The Great Recession of 2008 led to a meltdown in both credit and equity markets and the collapse of massive financial institutions, chief among them being Lehman Brothers. Governments had to intervene in order to avoid a complete meltdown of the global financial system — what many referred to as ‘the end of the world’ — but the sense of security and stability this allowed was a temporary veneer which is now quickly evaporating to reveal that the crisis is still boiling.
The great economies of the world are suffering from grave fiscal and structural imbalances with no long-term remedy apparent.
The United States economy is struggling, and the S&P’s downgrade of America’s once coveted AAA credit rating highlights the uncertainty surrounding whether Washington will be able to find a solution to its enormous fiscal challenges. The $787 billion economic stimulus package, passed in February 2009, did not have the desired outcome of a sustained boost in the economy, while the gridlock in government resulting from the power struggle between Republicans and Democrats is only becoming more entrenched the closer we get to the US presidential elections in 2012. These harbingers of misfortune — insufficient fiscal policies, political conflict, a raised debt ceiling and the downgrade — are undeniably pressuring the US dollar, once regarded as the most solid of shelters in times of crisis.
The Eurozone also faces a severe debt crisis, with several members having their credit ratings battered, while European policymakers are being forced to intervene to protect banks from collapsing as a result of their exposure to the debt of vulnerable countries within the union.

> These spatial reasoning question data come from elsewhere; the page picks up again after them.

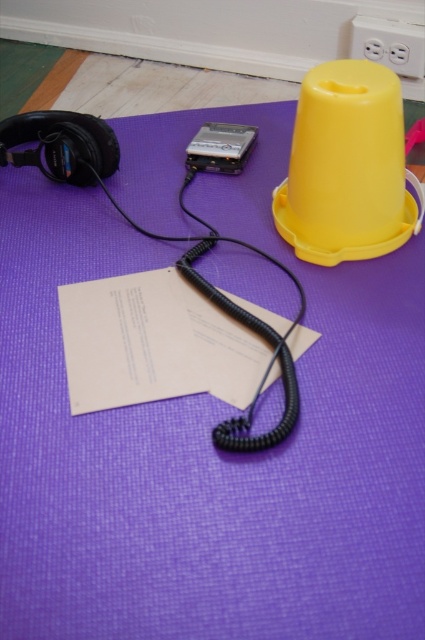
What is the location of the point with coordinates [153,342] in the image?

The point with coordinates [153,342] is located on the white paper at center.

You are organizing items on a purple mat. You need to place a new item between the yellow plastic cone at upper right and the satin black ipod at center. Based on their current positions, where should you place the new item?

The yellow plastic cone at upper right is to the right of the satin black ipod at center, so place the new item between them by positioning it to the left of the yellow plastic cone at upper right and to the right of the satin black ipod at center.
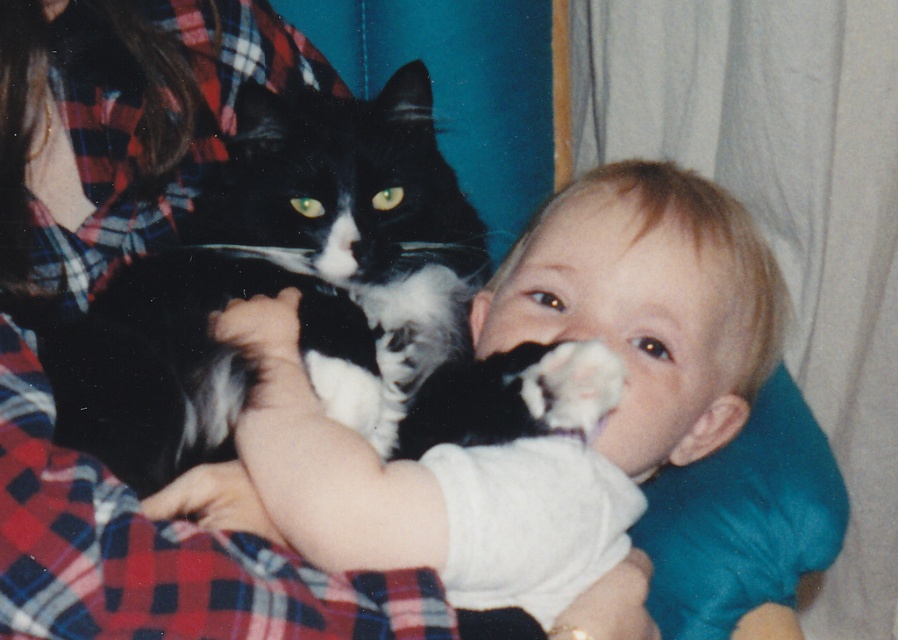
Consider the image. You are a photographer setting up for a family photo. You see the black and white fur cat at center and the white soft baby at center. Which subject should you adjust the camera focus on first if you want to ensure the taller subject is in focus first?

The white soft baby at center is taller than the black and white fur cat at center, so you should adjust the camera focus on the white soft baby at center first.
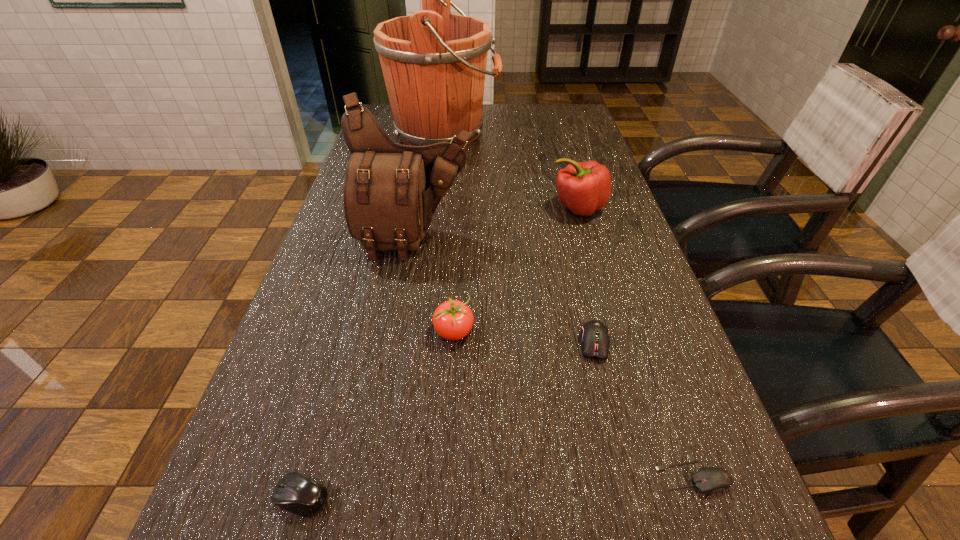
Locate an element on the screen. The height and width of the screenshot is (540, 960). free space located 0.240m on the front-facing side of the sixth shortest object is located at coordinates (396, 345).

The height and width of the screenshot is (540, 960). What are the coordinates of `vacant point located on the left of the bell pepper` in the screenshot? It's located at (453, 207).

Identify the location of free location located 0.220m on the right of the tomato. The height and width of the screenshot is (540, 960). (588, 332).

At what (x,y) coordinates should I click in order to perform the action: click on free space located on the front of the second mouse from left to right. Please return your answer as a coordinate pair (x, y). The image size is (960, 540). Looking at the image, I should click on (610, 406).

At what (x,y) coordinates should I click in order to perform the action: click on free space located 0.140m on the back of the leftmost mouse. Please return your answer as a coordinate pair (x, y). This screenshot has height=540, width=960. Looking at the image, I should click on point(330,395).

The image size is (960, 540). Find the location of `blank space located on the back of the shortest mouse`. blank space located on the back of the shortest mouse is located at coordinates (632, 301).

At what (x,y) coordinates should I click in order to perform the action: click on object at the far edge. Please return your answer as a coordinate pair (x, y). Image resolution: width=960 pixels, height=540 pixels. Looking at the image, I should click on (434, 63).

Where is `bucket located at the left edge`? The width and height of the screenshot is (960, 540). bucket located at the left edge is located at coordinates tap(434, 63).

What are the coordinates of `shoulder bag that is at the left edge` in the screenshot? It's located at (391, 191).

Locate an element on the screen. This screenshot has height=540, width=960. mouse that is positioned at the left edge is located at coordinates (296, 493).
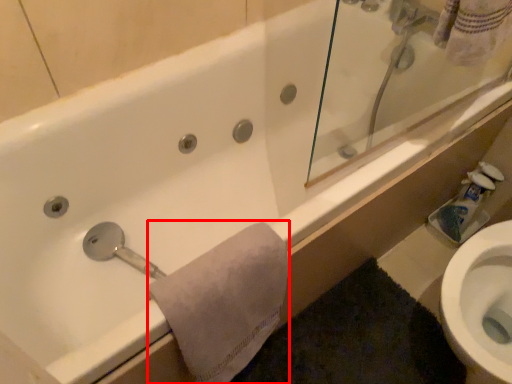
Question: From the image's perspective, where is bath towel (annotated by the red box) located in relation to toilet paper in the image?

Choices:
 (A) below
 (B) above

Answer: (A)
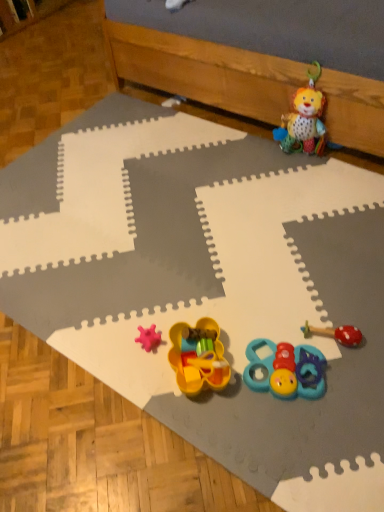
The height and width of the screenshot is (512, 384). Find the location of `vacant region in front of yellow plastic toy at center, which appears as the 3th toy when viewed from the top`. vacant region in front of yellow plastic toy at center, which appears as the 3th toy when viewed from the top is located at coordinates (240, 443).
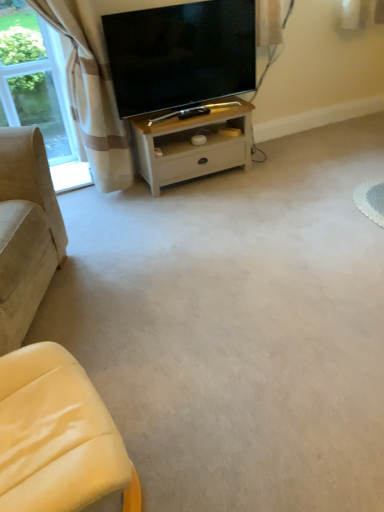
What are the coordinates of `free space in front of beige plaid curtain at upper left` in the screenshot? It's located at (100, 225).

Greece is on the edge of default; while many would argue that this will not occur, the sheer possibility that it might default is significantly pressuring the Eurozone. Italy, the Eurozone’s third largest economy, has the third largest sovereign debt market in the world. Just to put things into perspective, Italy has $2.6 trillion of sovereign debt outstanding and there is only $350 billion left in the European Financial Stability Facility — the euro rescue package. The European Central Bank (ECB) announced that it is tightening the amount of government bonds it purchases. Expressions of hope that a permanent solution is in sight are ubiquitously absent.
The ECB’s strict conditions on a bail-out, its increase in idle cash — due to cautious banks refusing to lend to each other — and the possibility of a sovereign (Greek) default are creating a great deal of uncertainty in the Eurozone. A default in the Eurozone would be catastrophic to anyone exposed to European banks holding government bonds, and thus a significant blow to any hopes for a recovery of the global economy.
It stands to reason that in the current geopolitical climate, investing is becoming an increasingly unnerving venture, with trustworthy investments scarce and safe havens almost nonexistent. Even gold’s volatility and constant price fluctuations are pushing risk-averse investors to question its safety. Gold hit a high of $1,921/ounce on September 6, 2011, and within a period of three weeks fell sharply to $1,532/ounce.
Many major economies are suffering from anemic growth, corporations are still struggling, overall bank profitability is decreasing, money supply in Europe may come to a halt, a major default is not farfetched and the traditional safe havens are being stripped of their security. The dominant currencies of the world are battling each other on who is weaker rather than stronger. As investors, we find ourselves with no truly safe grounds for our investments, but the rise in uncertainty has led to an increase in volatility, a heaven for speculators. The current environment is favorable for investors willing to take risks. The rules of the game have changed, and so should the investor.
Amidst the turmoil and confusion lies an opportunity in disguise: “Be fearful when others are greedy and greedy when others are fearful,” is the famous advice of Warren Buffet; and these are indeed fearful times.